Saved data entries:
# # # # # # #

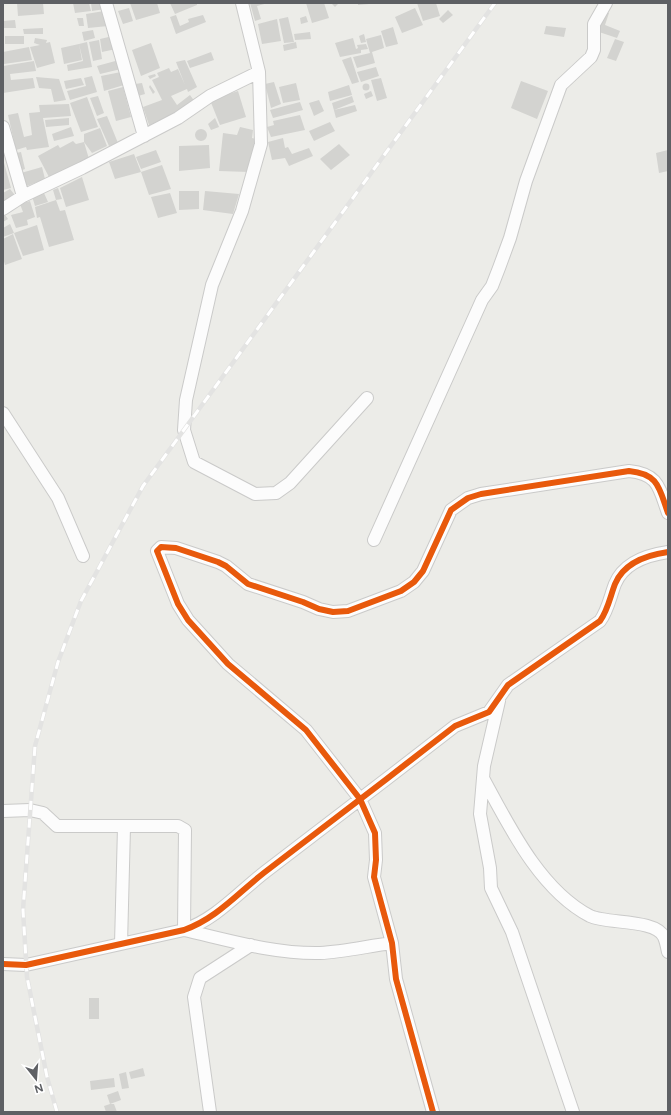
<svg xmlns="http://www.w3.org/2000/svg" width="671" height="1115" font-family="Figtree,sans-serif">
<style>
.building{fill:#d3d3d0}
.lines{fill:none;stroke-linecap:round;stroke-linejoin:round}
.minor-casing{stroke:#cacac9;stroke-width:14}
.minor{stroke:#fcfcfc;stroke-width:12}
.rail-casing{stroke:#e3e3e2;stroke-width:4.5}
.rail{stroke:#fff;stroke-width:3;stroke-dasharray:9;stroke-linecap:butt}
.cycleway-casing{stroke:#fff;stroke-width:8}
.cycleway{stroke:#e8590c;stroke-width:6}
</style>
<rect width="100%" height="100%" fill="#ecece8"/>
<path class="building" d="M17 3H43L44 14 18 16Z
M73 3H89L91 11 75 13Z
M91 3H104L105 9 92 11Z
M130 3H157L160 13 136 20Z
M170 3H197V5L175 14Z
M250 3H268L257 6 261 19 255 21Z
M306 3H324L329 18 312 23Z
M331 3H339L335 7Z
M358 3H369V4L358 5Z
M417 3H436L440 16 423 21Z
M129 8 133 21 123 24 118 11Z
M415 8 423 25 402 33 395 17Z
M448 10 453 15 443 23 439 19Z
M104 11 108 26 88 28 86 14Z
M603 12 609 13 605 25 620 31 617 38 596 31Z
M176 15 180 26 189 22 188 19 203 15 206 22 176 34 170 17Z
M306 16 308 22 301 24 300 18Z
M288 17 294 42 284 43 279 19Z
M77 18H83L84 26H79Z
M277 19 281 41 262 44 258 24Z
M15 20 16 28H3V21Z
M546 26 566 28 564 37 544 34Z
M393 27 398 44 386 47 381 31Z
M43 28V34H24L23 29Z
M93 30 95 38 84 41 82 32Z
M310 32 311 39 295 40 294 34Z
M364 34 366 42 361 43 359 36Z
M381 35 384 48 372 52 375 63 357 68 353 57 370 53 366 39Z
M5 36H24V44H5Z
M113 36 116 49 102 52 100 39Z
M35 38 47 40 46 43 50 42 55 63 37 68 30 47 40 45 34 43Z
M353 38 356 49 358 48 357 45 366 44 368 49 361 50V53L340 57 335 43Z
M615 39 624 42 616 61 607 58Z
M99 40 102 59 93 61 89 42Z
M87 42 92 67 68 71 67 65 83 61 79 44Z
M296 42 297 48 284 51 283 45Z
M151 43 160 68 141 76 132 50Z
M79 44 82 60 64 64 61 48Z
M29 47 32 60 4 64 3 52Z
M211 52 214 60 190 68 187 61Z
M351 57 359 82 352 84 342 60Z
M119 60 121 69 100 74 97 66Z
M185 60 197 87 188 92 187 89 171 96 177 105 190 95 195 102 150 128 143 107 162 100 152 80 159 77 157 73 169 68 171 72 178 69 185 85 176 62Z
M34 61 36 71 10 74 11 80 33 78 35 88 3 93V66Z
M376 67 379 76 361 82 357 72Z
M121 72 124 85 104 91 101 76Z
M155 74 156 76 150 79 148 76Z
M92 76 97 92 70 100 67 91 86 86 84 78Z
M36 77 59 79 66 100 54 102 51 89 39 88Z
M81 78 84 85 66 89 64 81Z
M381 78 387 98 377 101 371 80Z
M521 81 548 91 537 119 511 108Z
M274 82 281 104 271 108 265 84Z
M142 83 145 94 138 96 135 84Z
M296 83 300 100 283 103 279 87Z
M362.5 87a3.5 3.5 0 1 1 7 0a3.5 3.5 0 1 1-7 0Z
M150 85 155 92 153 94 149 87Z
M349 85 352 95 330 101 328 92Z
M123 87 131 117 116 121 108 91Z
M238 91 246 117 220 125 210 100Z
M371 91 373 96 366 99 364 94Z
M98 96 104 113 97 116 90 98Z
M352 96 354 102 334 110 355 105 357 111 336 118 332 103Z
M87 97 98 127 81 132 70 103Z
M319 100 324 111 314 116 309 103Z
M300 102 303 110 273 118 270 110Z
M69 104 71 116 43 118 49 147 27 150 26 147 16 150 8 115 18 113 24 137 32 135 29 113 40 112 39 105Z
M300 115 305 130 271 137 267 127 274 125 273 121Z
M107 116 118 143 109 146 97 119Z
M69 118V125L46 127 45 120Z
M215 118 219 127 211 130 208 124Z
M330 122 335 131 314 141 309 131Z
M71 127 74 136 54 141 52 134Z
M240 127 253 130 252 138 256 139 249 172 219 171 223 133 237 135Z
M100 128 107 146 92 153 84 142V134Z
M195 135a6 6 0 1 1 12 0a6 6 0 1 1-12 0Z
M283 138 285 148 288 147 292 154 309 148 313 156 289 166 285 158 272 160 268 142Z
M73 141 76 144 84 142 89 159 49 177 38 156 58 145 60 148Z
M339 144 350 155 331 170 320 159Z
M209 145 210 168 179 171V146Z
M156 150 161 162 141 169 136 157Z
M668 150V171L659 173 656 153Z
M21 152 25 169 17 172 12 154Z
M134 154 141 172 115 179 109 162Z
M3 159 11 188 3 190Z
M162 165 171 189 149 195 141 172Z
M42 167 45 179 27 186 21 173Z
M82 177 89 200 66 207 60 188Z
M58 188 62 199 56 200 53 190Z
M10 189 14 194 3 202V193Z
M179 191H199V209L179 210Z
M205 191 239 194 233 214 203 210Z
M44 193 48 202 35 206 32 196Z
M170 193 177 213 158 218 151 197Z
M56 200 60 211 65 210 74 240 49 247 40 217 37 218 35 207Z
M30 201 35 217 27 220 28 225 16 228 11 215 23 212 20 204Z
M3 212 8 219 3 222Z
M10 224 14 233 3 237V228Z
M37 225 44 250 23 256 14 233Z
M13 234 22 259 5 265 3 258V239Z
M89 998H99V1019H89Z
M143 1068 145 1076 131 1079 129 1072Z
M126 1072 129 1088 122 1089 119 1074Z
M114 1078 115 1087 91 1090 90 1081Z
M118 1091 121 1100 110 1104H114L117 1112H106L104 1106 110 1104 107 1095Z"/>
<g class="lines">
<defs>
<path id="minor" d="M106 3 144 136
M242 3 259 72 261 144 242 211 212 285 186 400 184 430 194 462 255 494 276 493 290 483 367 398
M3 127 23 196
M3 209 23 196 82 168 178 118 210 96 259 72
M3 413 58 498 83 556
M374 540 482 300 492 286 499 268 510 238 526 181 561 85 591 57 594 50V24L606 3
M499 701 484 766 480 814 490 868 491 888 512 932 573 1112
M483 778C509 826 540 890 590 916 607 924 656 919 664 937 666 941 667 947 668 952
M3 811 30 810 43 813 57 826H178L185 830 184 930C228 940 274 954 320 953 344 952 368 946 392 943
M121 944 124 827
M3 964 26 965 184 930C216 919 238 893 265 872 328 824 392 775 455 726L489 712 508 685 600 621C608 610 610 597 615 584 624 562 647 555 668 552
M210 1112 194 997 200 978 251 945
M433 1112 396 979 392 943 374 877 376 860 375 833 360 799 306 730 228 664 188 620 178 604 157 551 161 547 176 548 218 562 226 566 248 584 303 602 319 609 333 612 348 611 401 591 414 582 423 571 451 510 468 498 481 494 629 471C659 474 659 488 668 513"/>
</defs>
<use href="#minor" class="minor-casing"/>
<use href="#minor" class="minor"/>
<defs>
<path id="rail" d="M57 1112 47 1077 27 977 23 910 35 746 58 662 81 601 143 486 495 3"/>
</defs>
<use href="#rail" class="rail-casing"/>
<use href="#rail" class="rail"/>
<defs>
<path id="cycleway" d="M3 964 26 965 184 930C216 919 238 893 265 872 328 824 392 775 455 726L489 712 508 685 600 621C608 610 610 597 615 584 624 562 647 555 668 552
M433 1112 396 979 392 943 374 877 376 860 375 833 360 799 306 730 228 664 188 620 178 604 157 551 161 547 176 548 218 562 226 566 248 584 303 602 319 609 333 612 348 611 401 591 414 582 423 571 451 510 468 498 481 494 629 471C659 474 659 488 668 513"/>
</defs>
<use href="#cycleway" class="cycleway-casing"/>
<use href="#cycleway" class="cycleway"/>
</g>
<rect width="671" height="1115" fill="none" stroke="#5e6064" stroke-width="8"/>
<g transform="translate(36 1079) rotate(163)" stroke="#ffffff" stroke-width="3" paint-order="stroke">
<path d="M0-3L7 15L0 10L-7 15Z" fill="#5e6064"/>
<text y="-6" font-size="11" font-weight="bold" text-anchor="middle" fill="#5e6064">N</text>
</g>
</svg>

# # # # # # #

Your assignment:
State how many lines in the entries hold the word "linecap", giving the number alone.

Result of the task:
2